If you have a 60-amp service in a huge house with many electrical demands, what is likely to happen?
If you use enough appliances at the same time, the total current draw through the red and/or black wires will exceed 60-amps and the main fuses or breakers will shut off the power.
There are certain issues surrounding smaller electrical services and perhaps most notable are the lifestyle restrictions it may impose for some people. If you have a 60 amp service this means you can only have a limited number of items "up and running" at one time without the main service becoming overloaded. Often, these smaller services have less branch circuits and distribution wiring too which can mean less receptacles available for your use a particular room or even throughout the house. When you consider certain appliances require their own dedicated circuits, for example, a stove at 40 amps, a clothes dryer at 30 amps, an air conditioner at 30 amps, a microwave a 15 amps, etc. you may find that a 60 amp service is not enough for your particular lifestyle.

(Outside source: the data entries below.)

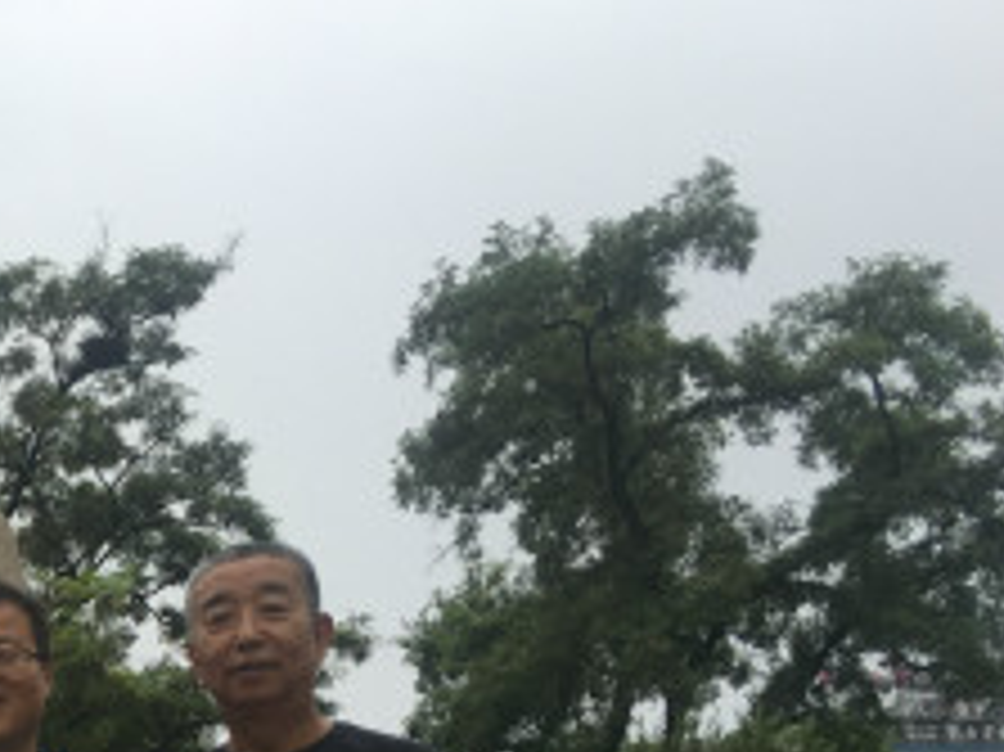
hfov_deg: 19.1
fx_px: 2638
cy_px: 1060
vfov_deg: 15.2
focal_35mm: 91
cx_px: -477
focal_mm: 4.15
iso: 25
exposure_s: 1/565
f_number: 2.2
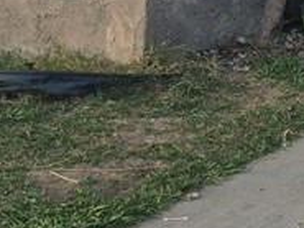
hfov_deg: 15.2
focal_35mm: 127
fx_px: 1116
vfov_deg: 10.9
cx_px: 312
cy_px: -179
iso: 25
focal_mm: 5.4
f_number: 1.8
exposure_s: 1/388
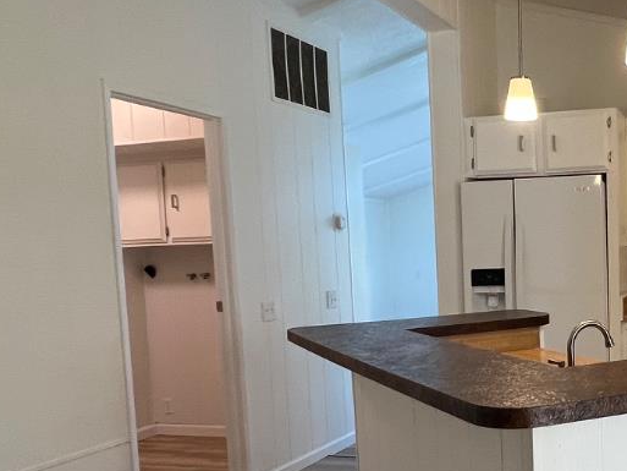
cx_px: 554
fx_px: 688
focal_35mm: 38
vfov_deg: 37.4
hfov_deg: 44.9
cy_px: 305
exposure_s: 1/120
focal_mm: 1.57
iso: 160
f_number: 1.8
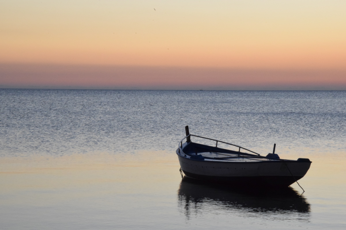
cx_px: 173
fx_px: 1153
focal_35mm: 120
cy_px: 115
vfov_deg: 11.4
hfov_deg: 17.1
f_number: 36
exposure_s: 1/20
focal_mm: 80
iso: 3200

Even though there are dedicated circuits that doesn't mean they use all the amperage all the time. For example, a 40 amp stove circuit is designed so that all the burners along with the oven, etc. can be on at one time. So, if you're only using one burner, you won't be using 40 amps but something far less.

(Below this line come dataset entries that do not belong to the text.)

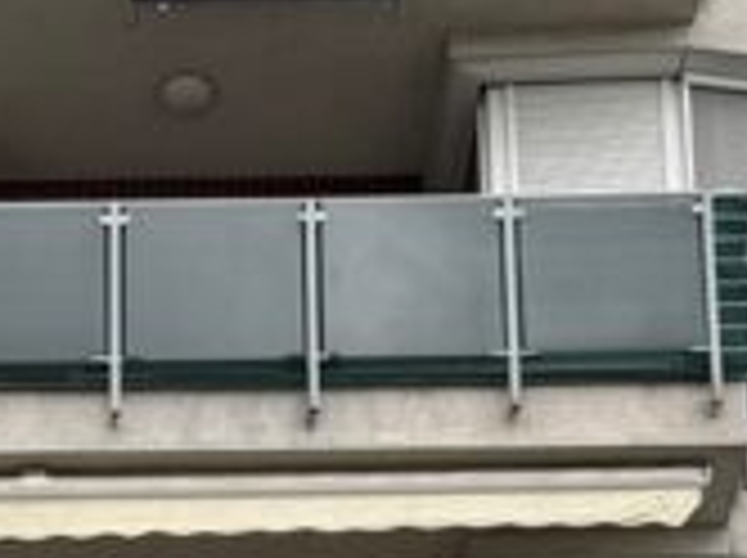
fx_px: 3749
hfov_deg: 11.2
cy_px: 1184
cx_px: -63
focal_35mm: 174
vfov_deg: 8.0
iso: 80
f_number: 1.78
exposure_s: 1/952
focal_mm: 6.76
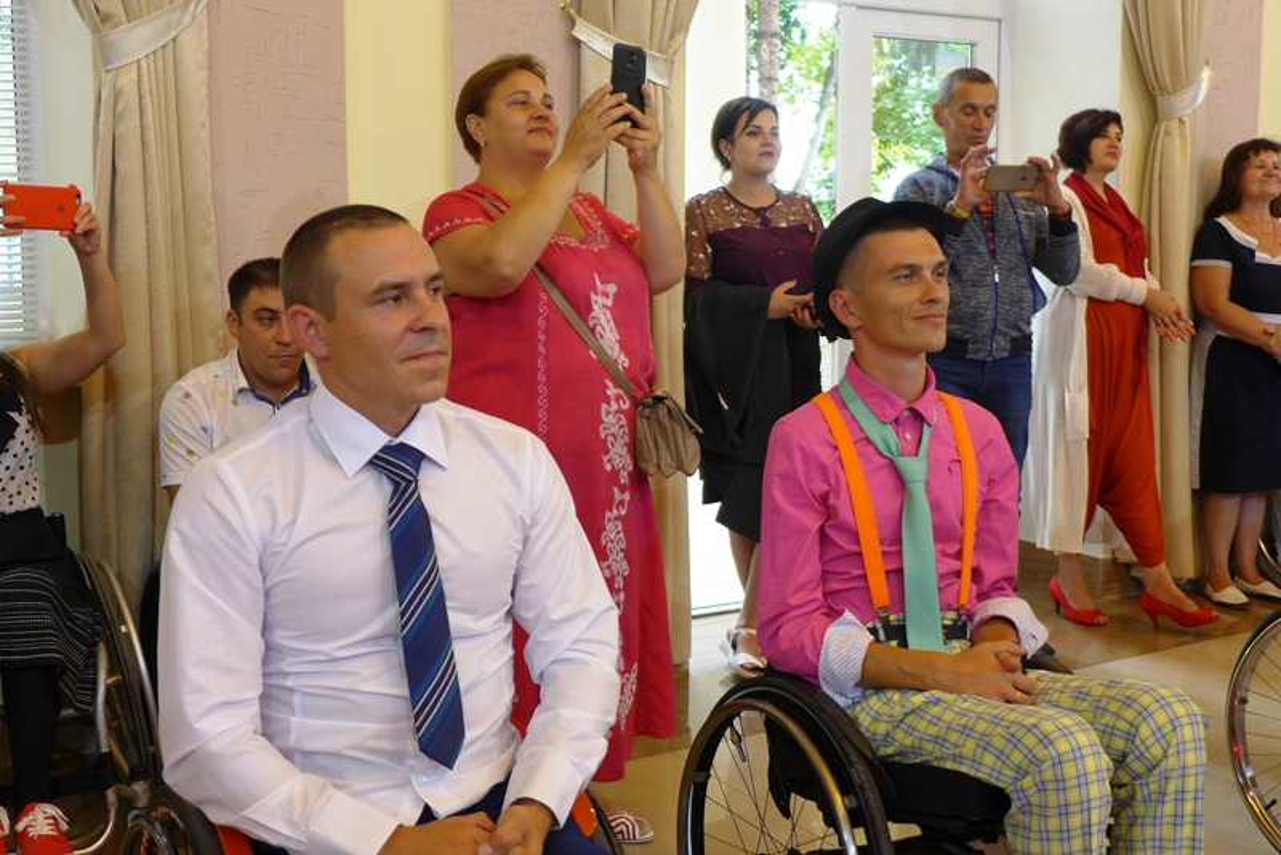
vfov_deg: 31.2
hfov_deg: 45.4
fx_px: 1531
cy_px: 428
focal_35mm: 43
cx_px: 640
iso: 250
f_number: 1.8
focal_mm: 8.4
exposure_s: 1/80
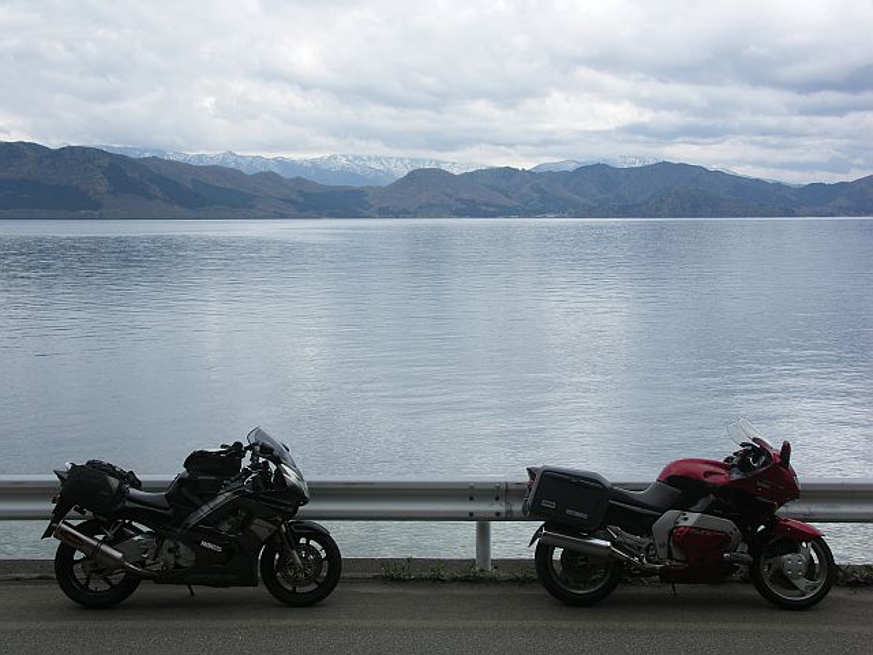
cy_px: 328
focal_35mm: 44
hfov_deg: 42.9
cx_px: 436
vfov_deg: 32.9
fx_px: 1110
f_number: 6.3
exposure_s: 1/200
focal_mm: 11.4
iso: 50
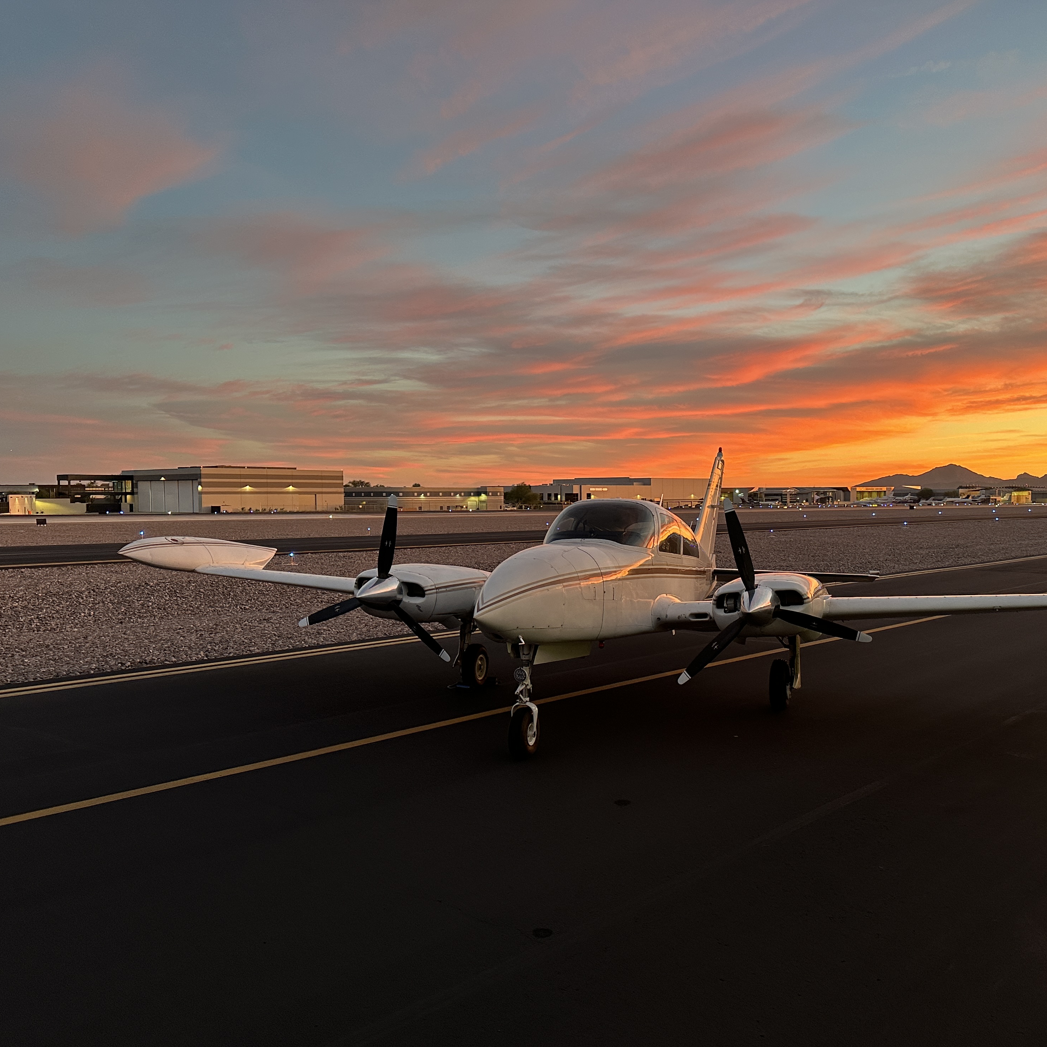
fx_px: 992
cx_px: 600
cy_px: 534
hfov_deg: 55.4
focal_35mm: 29
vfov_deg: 55.6
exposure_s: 1/78
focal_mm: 6.86
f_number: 1.78
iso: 250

Another item of note is that
certain homeowner insurance providers may require a further inspection by
the electrical utility authority in your area . They may determine that certain
upgrades are required in your home, for example, to the service and / or
electrical system to bring it up to a 100 or 200 amp service. In the event that
you decline an Inspection by them, your insurance may be declined. Whether you
have an inspection by them, or not, your homeowner insurance provider may
request additional / higher premiums. Some insurance companies prefer to insure
homes with updated wiring and / or services.